Return all lines from the entries below in which the word "camera" is present.

PROVIDED ENTRIES:
Content starts
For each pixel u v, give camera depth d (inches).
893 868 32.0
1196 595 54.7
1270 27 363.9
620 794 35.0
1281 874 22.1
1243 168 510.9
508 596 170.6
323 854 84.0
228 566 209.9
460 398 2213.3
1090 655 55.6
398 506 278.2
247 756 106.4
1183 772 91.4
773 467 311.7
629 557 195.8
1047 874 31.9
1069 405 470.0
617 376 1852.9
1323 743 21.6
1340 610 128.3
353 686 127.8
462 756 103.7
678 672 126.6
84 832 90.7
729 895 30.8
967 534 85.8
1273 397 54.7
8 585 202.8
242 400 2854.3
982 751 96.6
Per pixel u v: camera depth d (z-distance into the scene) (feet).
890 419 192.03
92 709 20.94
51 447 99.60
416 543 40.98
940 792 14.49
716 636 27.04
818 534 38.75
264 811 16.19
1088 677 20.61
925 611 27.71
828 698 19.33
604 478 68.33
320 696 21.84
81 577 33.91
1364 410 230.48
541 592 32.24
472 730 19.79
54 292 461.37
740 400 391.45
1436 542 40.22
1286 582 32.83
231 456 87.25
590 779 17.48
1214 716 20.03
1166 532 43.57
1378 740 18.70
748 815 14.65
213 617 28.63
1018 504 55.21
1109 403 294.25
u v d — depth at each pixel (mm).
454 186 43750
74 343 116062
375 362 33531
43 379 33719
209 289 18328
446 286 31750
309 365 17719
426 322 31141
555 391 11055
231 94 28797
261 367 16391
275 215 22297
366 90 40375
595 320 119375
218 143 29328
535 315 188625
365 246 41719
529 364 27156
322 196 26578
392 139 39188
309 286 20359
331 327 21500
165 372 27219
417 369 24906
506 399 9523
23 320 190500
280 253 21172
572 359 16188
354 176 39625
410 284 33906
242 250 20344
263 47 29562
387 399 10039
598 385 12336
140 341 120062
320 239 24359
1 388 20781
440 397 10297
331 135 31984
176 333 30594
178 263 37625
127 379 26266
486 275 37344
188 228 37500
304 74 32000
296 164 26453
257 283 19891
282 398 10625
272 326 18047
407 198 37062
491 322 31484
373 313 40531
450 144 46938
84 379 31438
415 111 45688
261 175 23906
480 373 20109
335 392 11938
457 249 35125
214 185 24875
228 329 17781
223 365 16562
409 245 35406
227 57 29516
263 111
Content ends
WRITTEN ANSWER:
For each pixel u v, give camera depth d (inches).
Per pixel u v: camera depth d (z-distance into the scene) (feet).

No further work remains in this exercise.